Thank goodness for Victoria Stilwell’s “It’s Me or the Dog.”
After a couple months of focused desensitization/counter-conditioning (making her feel good about other dogs through gradual, at-a-distance exposure coupled with good things happening when she sees other dogs, for the non-training-geek), she was loads better. (Harnesses are brilliant and awesome and I love them.) I was able to attend a dog training class and have her focus on me and learn. By the fourth hour-long session, she was lying on her side (not cued or forced by me!) while the trainer was explaining new exercises - which is big, because that is a very vulnerable pose for a dog and she was in a room with five other dogs, including two mini schnauzer sisters who would often start fights with each other during lessons.
I now can take her running on a popular trail, where we pass dozens of dogs on each trip. She will walk by them and barely turn her head if I give her the “on-by” cue (on a good day. On a bad day I stand between her and the dog and she looks at them as we pass. Still loads better than before!).
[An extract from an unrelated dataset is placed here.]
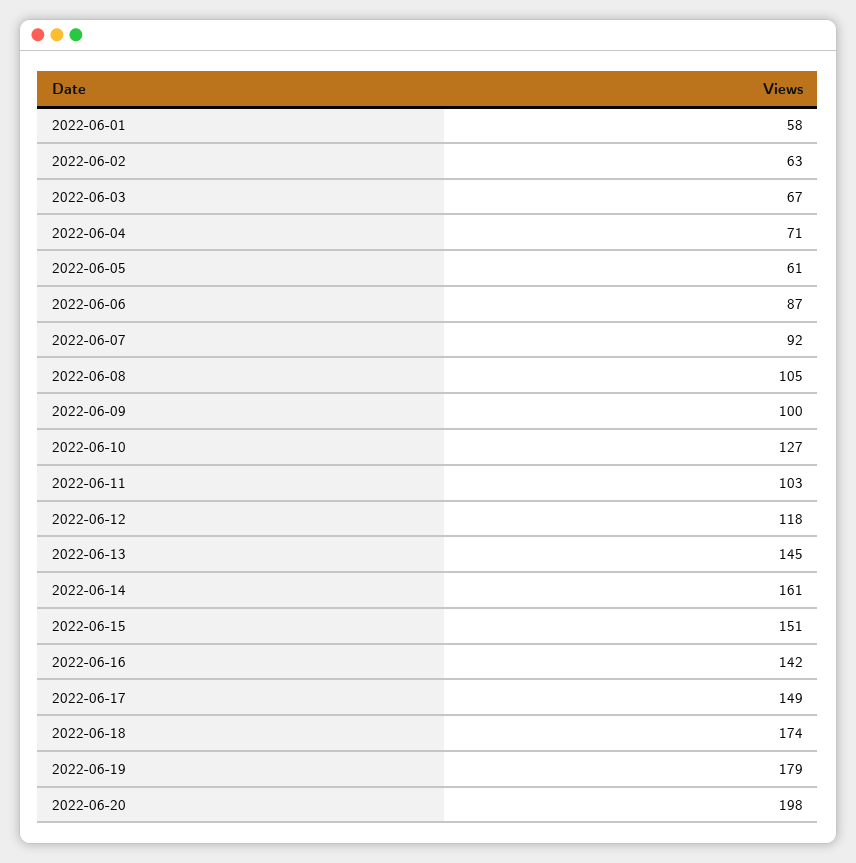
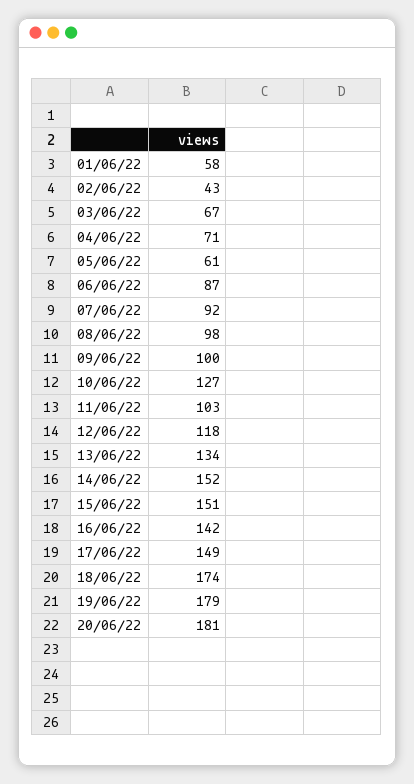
2022-06-02: 63 -> 43
2022-06-08: 105 -> 98
2022-06-13: 145 -> 134
2022-06-14: 161 -> 152
2022-06-20: 198 -> 181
We went to the dog park after our run yesterday to get her some water before driving home. The only other occupant was a slightly fearful pointer mix, who wasn’t sure if she wanted to play with Opal or not. Opal, in a complete opposite fashion from when she was younger and we were CM groupies, gave big, obvious “I am not a threat” body language. She approached on a curve, she did lovely loose body language and floppy goofy tail wags, she did play bows when the pointer started to play with her, and when the pointer had had enough and went “BLAARRRARARARRRRGGH” Opal looked away, then calmly walked away. (The pointer did not have the same clear body language as Opal. This happens often with punished dogs - they’re told “No, you can’t growl, no you can’t lunge, no you can’t say “I’m scared” so they bottle up their emotions until it’s all too much and it explodes.)
After that, the pointer started playing with Opal again, chasing Opal as Opal chased a frisbee. Pointer didn’t want Opal to engage with her, so Opal and I played fetch and pointer just ran after Opal wherever she went. It was sad to see the pointer acting as Opal had years ago, but such a contrast between the two was a striking illustration of just how far Opal’s come along once I understood her and started working with her rather than against.